Трехносый пристально посмотрел на него, покачивая головой.
— Плохи дела, Гицэ. Если не воспрянет немец и не придумает чего-нибудь, чтобы растерзать, разметать, забросить русских к самым звездам, тогда худо будет.
— Почему, барин? — забормотал перетрусивший мельник.
— Эх, Гицэ, ты до сих пор, видно, не понял, что главная для нас опасность — большевики.
— Почему, барин? Они там, а мы здесь.
— Дурак ты, Гицэ, если так думаешь! Ведь раз они идут за немцем по пятам, то завтра мы их увидим здесь, у себя. Тогда и у нас в стране поднимется голытьба и нищие, как это было у них. Боюсь революции, Гицэ, вот оно что!
— Может, еще не так страшно, барин, — испуганно пробормотал Гицэ. — Я вижу, наши люди рады были бы миру. Никакого восстания им больше не нужно, им бы, несчастным, только дни свои дотянуть.
— Разве ты не донимаешь, Гицэ, что их другие подстрекают? У большевиков ведь революция — это профессия. Если мы не возьмем дела в свои руки и не затянем подпруги, плохо может получиться.
— А вы затяните, — согласился Гицэ Лунгу.
— На то есть правительство. У правительства сила, правительство должно быть настороже.
— А вы, барин, говорите, что идут на нас эти…
— Говорю, идут.
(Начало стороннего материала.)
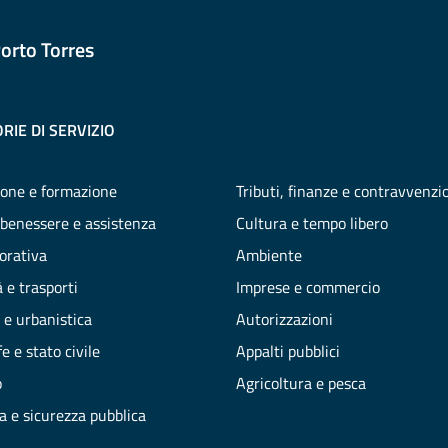
orto Torres
RIE DI SERVIZIO
one e formazione
Tributi, finanze e contravvenzi
 benessere e assistenza
Cultura e tempo libero
vorativa
Ambiente
 e trasporti
Imprese e commercio
 e urbanistica
Autorizzazioni
e e stato civile
Appalti pubblici
o
Agricoltura e pesca
ia e sicurezza pubblica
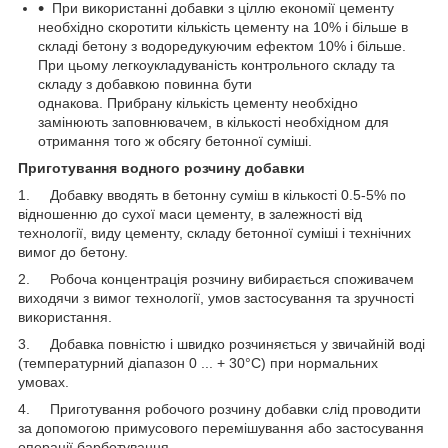
При використанні добавки з ціллю економії цементу
необхідно скоротити кількість цементу на 10% і більше в
складі бетону з водоредукуючим ефектом 10% і більше.
При цьому легкоукладуваність контрольного складу та
складу з добавкою повинна бути
однакова. Прибрану кількість цементу необхідно
замінюють заповнювачем, в кількості необхідном для
отримання того ж обсягу бетонної суміші.
Приготування водного розчину добавки
1. Добавку вводять в бетонну суміш в кількості 0.5-5% по
відношенню до сухої маси цементу, в залежності від
технології, виду цементу, складу бетонної суміші і технічних
вимог до бетону.
2. Робоча концентрація розчину вибирається споживачем
виходячи з вимог технології, умов застосування та зручності
використання.
3. Добавка повністю і швидко розчиняється у звичайній воді
(температурний діапазон 0 ... + 30°С) при нормальних
умовах.
4. Приготування робочого розчину добавки слід проводити
за допомогою примусового перемішування або застосування
операції барботування.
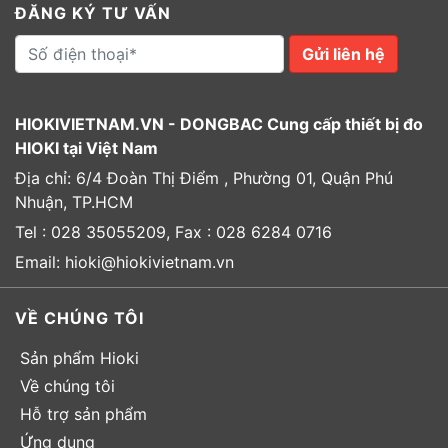
ĐĂNG KÝ TƯ VẤN
Gửi liên hệ
HIOKIVIETNAM.VN - DONGBAC Cung cấp thiết bị đo
HIOKI tại Việt Nam
Địa chỉ: 6/4 Đoàn Thị Điểm , Phường 01, Quận Phú
Nhuận, TP.HCM
Tel : 028 35055209, Fax : 028 6284 0716
Email: hioki@hiokivietnam.vn
VỀ CHÚNG TÔI
Sản phẩm Hioki
Về chúng tôi
Hỗ trợ sản phẩm
Ứng dụng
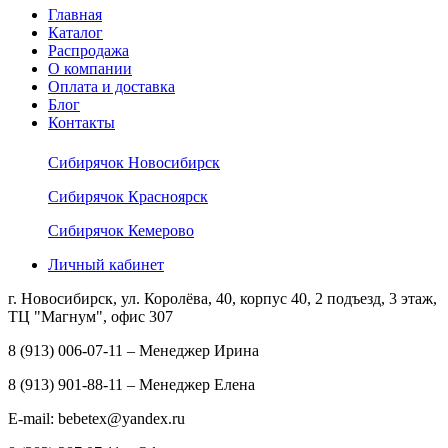
Главная
Каталог
Распродажа
О компании
Оплата и доставка
Блог
Контакты
Сибирячок Новосибирск
Сибирячок Красноярск
Сибирячок Кемерово
Личный кабинет
г. Новосибирск, ул. Королёва, 40, корпус 40, 2 подъезд, 3 этаж,
ТЦ "Магнум", офис 307
8 (913) 006-07-11 – Менеджер Ирина
8 (913) 901-88-11 – Менеджер Елена
E-mail: bebetex@yandex.ru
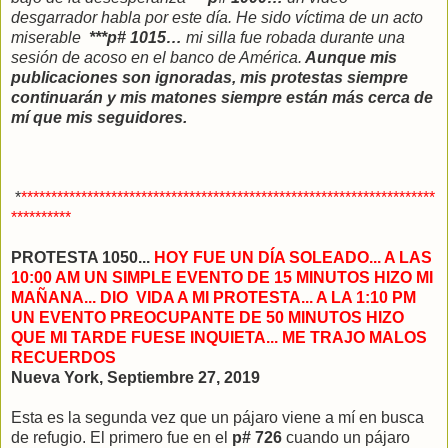
desgarrador habla por este día. He sido víctima de un acto
miserable
***p# 1015…
mi silla fue robada durante una
sesión de acoso en el banco de América.
Aunque mis
publicaciones son ignoradas, mis protestas siempre
continuarán y mis matones siempre están más cerca de
mí que mis seguidores.
*
*********************************************************************
**********
PROTESTA 1050...
HOY FUE UN DÍA SOLEADO... A LAS
10:00 AM UN SIMPLE EVENTO DE 15 MINUTOS HIZO MI
MAÑANA... DIO VIDA A MI PROTESTA... A LA 1:10 PM
UN EVENTO PREOCUPANTE DE 50 MINUTOS HIZO
QUE MI TARDE FUESE INQUIETA... ME TRAJO MALOS
RECUERDOS
Nueva York, Septiembre 27, 2019
Esta es la segunda vez que un pájaro viene a mí en busca
de refugio. El primero fue en el
p# 726
cuando un pájaro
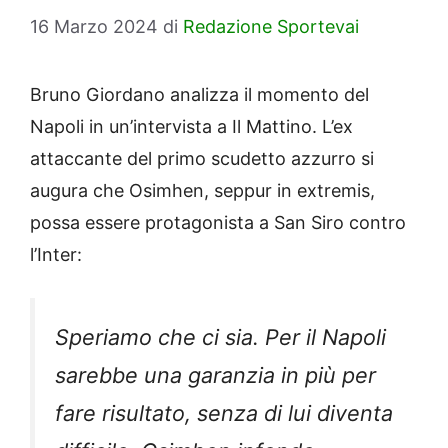
16 Marzo 2024
di
Redazione Sportevai
Bruno Giordano analizza il momento del
Napoli in un’intervista a Il Mattino. L’ex
attaccante del primo scudetto azzurro si
augura che Osimhen, seppur in extremis,
possa essere protagonista a San Siro contro
l’Inter:
Speriamo che ci sia. Per il Napoli
sarebbe una garanzia in più per
fare risultato, senza di lui diventa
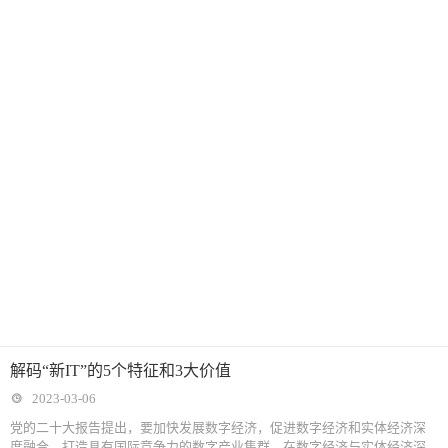
解码“新IT”的5个特征和3大价值
2023-03-06
党的二十大报告提出，要加快发展数字经济，促进数字经济和实体经济深
度融合，打造具有国际竞争力的数字产业集群。在数字经济与实体经济深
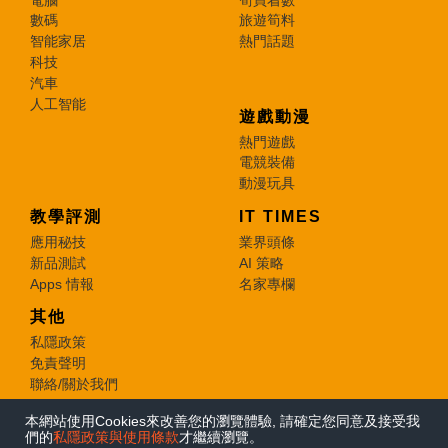
數碼
旅遊筍料
智能家居
熱門話題
科技
汽車
人工智能
遊戲動漫
熱門遊戲
電競裝備
動漫玩具
教學評測
IT TIMES
應用秘技
業界頭條
新品測試
AI 策略
Apps 情報
名家專欄
其他
私隱政策
免責聲明
聯絡/關於我們
本網站使用Cookies來改善您的瀏覽體驗, 請確定您同意及接受我
© 2026 e-zone. All Rights Reserved.
們的
私隱政策與使用條款
才繼續瀏覽。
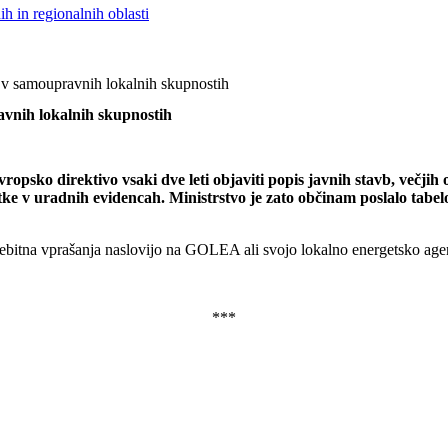
h in regionalnih oblasti
 v samoupravnih lokalnih skupnostih
vnih lokalnih skupnostih
opsko direktivo vsaki dve leti objaviti popis javnih stavb, večjih od
atke v uradnih evidencah. Ministrstvo je zato občinam poslalo tabelo
orebitna vprašanja naslovijo na GOLEA ali svojo lokalno energetsko age
***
Мы просим мира: повинную голову меч не сечет.
— Это так, — снова согласился мельник.
— Так-то оно так, да как сделать? Нужна сноровка, нужны люди с головой, чтобы вести переговоры.
— Найдутся и такие, — отозвался Гицэ. — Пусть нас оставят с миром, не мешаются в наши дела.
— Вот именно! — выпучив глаза, подтвердил Трехносый.
— Пусть и меня оставят в покое, — продолжал Гицэ, — у меня своих забот полон рот. Вот за этим я и пришел: попросить совета у сведущего человека. Девчонка, женина сестра, устраивает мне оппозицию.
Господин Кристя засмеялся:
— Это та, которую ты хотел постричь в монашки, чтоб тебе земля осталась?
— Не затем, барин… — оправдывался мельник, несколько пристыженный.
— Нет, затем. Да это и правильно, ведь кому, как не тебе, знать, что делать с ее землей.
Мельник молча проглотил слюну, уставив на помещика свои больные глаза.
— Слыхать и про брата моего Митрю, греховодника, что возвращается он.
— А ведь болтали, что он погиб.
— Не погиб. Это так только говорили. А теперь оттуда весточка пришла.
Мельник был весь внимание, ожидая совета от человека, который был поумнее его, «потому что сумел накопить больше».
— В конце концов, если он и придет, что тревожиться? Такой, как он, будет рад, что хоть шкуру сохранил; будет рад и куску хлеба от нас. Разве я не здесь? Разве у нас нет властей? Нет жандармов? Он в наших руках.